Saved entries
========================================
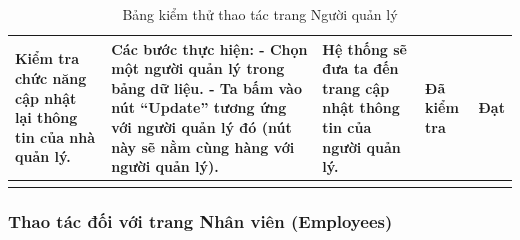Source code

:\documentclass{article}
\begin{document}
\begin{longtable}{ | p{} |p{} | p{}  | p{}  | p{}  | }
\hline
Kiểm tra chức năng cập nhật lại thông tin của nhà quản lý. &
Các bước thực hiện: \newline
- Chọn một người quản lý trong bảng dữ liệu.     \newline
- Ta bấm vào nút “Update” tương ứng với người quản lý đó (nút này sẽ nằm cùng hàng với người quản lý). 
&
Hệ thống sẽ đưa ta đến trang cập nhật thông tin của người quản lý. &
Đã kiểm tra &
Đạt \\

\hline
\caption{Bảng kiểm thử thao tác trang Người quản lý}
\end{longtable}


\subsubsection{Thao tác đối với trang Nhân viên (Employees)}
\end{document}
========================================
What you should do → Scan the data above and report each line in which "newline" is present.

Answer box →
Các bước thực hiện: \newline
- Chọn một người quản lý trong bảng dữ liệu.     \newline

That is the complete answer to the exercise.